= Fred Reinfeld =

American chess writer and master (1910–1964)

Fred Reinfeld (January 27, 1910 - May 29, 1964) was an American writer on chess and many other subjects. He was also a strong chess master, often among the top ten American players from the early 1930s to the early 1940s, as well as a college chess instructor.

==Early life, family, and education==
Fred Reinfeld was born in New York City, and lived his entire life within its metropolitan area. His father, Barnett Reinfeld, was of Polish-Jewish heritage, while his mother Rose (née Pogrezelsky) was of Romanian-Jewish heritage.

Reinfeld learned chess in his early teen years and played for his high school team. He joined the Marshall Chess Club in Manhattan in 1926. He became involved in correspondence chess while in high school.

Reinfeld attended New York University and the College of the City of New York, studying accounting. He won the U.S. Intercollegiate championship in 1929 while at NYU.

He married his fiancée Beatrice in 1932. They had two children: Donald, born in 1942, and Judith, born in 1947.

==Chess writing==
Fred Reinfeld was a prolific author, having written or co-written well over 100 books.

Reinfeld began writing about chess in late 1932. His first book, co-authored with Isaac Kashdan, was an account of the Bled 1931 master tournament.

-----

◆ **Work instruction A**
Reproduce the stretch of the Fred Reinfeld biography from "Reinfeld learned chess" through "in high school.".
◆ **Work instruction B**
Name every relative of Fred Reinfeld who is mentioned by name in the Fred Reinfeld biography.
◆ **Work instruction C**
Write the next portion of the Fred Reinfeld biography, continuing after its last sentence.

◆ **Supplied records**
-----

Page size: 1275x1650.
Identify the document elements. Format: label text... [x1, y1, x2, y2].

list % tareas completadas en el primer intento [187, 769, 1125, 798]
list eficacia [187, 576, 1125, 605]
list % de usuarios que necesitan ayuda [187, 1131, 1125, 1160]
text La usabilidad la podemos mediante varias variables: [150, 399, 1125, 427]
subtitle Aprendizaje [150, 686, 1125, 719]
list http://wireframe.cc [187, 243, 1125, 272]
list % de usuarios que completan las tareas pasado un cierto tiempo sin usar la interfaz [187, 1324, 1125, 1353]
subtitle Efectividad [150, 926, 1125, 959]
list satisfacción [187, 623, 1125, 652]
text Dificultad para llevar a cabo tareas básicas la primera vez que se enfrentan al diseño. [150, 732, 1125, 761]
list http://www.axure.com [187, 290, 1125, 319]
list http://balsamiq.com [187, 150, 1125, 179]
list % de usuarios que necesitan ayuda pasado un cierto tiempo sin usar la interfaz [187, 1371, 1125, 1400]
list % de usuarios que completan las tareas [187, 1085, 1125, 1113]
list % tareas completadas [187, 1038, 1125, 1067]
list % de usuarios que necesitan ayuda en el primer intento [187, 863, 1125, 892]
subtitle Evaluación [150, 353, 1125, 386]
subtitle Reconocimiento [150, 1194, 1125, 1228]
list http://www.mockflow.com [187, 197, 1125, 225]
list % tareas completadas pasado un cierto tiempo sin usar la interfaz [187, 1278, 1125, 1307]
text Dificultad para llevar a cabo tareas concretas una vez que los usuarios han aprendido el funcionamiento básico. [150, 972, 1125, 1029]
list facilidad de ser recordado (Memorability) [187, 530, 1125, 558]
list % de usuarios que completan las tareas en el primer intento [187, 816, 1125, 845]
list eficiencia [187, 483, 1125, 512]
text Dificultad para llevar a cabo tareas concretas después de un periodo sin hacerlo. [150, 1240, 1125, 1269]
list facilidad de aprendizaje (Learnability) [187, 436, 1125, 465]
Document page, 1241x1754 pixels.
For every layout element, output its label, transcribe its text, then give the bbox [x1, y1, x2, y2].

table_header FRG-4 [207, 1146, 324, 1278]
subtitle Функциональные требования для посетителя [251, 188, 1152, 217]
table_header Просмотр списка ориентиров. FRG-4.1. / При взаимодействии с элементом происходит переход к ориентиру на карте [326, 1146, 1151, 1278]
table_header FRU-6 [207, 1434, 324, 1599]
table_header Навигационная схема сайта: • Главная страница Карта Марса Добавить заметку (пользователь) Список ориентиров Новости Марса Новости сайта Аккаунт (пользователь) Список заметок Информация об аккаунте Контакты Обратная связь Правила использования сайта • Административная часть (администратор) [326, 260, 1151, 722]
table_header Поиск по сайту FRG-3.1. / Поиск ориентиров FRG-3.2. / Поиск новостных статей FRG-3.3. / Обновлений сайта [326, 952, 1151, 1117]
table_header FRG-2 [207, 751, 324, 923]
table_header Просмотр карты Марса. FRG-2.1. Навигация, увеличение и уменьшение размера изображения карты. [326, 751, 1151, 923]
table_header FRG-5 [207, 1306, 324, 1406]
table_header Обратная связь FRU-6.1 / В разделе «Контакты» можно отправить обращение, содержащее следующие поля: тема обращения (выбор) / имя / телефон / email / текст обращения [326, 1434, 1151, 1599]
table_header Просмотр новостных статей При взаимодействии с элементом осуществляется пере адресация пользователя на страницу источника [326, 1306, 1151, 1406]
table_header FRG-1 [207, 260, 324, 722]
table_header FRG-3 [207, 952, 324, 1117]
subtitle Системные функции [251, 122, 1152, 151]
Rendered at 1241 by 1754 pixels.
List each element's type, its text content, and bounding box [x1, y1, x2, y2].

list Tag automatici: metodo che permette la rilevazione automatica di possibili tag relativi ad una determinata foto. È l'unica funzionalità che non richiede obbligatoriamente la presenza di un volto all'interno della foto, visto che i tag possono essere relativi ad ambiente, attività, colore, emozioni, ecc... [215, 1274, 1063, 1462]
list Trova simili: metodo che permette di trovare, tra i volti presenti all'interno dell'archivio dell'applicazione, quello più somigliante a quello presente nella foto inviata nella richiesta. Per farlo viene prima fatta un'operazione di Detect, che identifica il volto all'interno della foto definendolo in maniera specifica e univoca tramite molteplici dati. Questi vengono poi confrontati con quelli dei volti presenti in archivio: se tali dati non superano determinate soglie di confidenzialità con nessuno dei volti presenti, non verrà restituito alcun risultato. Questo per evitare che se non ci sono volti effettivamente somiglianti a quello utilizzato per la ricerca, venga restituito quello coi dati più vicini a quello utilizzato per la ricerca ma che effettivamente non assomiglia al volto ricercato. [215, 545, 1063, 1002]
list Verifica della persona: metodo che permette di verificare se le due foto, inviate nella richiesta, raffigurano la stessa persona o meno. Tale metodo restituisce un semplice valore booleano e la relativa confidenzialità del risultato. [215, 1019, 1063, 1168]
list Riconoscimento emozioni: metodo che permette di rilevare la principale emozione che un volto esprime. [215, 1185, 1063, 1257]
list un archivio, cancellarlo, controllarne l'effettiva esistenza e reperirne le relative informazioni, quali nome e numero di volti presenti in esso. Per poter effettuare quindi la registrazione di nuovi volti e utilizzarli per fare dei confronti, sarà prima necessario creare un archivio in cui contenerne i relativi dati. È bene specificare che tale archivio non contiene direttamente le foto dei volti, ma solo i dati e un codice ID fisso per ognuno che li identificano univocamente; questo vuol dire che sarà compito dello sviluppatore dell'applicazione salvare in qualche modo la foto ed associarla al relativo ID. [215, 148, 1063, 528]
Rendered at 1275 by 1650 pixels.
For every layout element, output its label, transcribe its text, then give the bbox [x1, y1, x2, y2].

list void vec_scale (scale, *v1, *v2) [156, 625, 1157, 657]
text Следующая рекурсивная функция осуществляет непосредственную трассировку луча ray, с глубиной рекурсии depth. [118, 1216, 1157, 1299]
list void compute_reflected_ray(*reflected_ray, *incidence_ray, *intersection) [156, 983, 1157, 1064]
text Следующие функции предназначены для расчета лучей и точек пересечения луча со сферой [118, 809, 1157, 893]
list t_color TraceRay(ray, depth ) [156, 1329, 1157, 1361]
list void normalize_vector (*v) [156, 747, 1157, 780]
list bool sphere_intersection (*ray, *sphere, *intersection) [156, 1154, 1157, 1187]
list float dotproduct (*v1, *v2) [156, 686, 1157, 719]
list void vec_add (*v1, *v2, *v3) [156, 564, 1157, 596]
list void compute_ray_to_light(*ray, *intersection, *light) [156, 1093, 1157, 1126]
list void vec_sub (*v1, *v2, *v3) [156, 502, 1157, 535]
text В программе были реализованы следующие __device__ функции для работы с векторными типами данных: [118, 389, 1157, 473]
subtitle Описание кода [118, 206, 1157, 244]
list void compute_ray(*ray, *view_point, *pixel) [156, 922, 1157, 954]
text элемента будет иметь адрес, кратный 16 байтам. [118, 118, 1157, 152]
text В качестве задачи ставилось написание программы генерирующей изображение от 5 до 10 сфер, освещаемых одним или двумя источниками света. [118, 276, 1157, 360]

-----

◆ **Exercise result A**
Reinfeld learned chess in his early teen years and played for his high school team. He joined the Marshall Chess Club in Manhattan in 1926. He became involved in correspondence chess while in high school.

◆ **Exercise result B**
Barnett Reinfeld (father), Rose, née Pogrezelsky (mother), Beatrice (wife), Donald (son), Judith (daughter)

◆ **Exercise result C**
He became a charter writer for the new magazine Chess Review in 1933, and was a senior editor there by 1947.

More than half of his books were about chess, including books on the opening (Winning Chess Openings), the middlegame (1001 Winning Chess Sacrifices and Combinations), and game collections (Great Brilliancy Prize Games of the Chess Masters), as well as biographies of Alexander Alekhine, José Raúl Capablanca, Paul Keres, Emanuel Lasker (co-written with Reuben Fine), Paul Morphy (Andrew Soltis completed and published this book years after Reinfeld's death), and Aron Nimzowitsch.

Most of Reinfeld's chess books, such as The Complete Chess Player, were geared toward novice players. Many players received their first introduction to the game through his books. Reinfeld also wrote books for more advanced players, but they sold fewer copies. He certainly had the chess knowledge, research skills, and writing ability to write high-level books, but decided to specialize in basic books for chess beginners, since they sold much better, and he was able to make a living from this.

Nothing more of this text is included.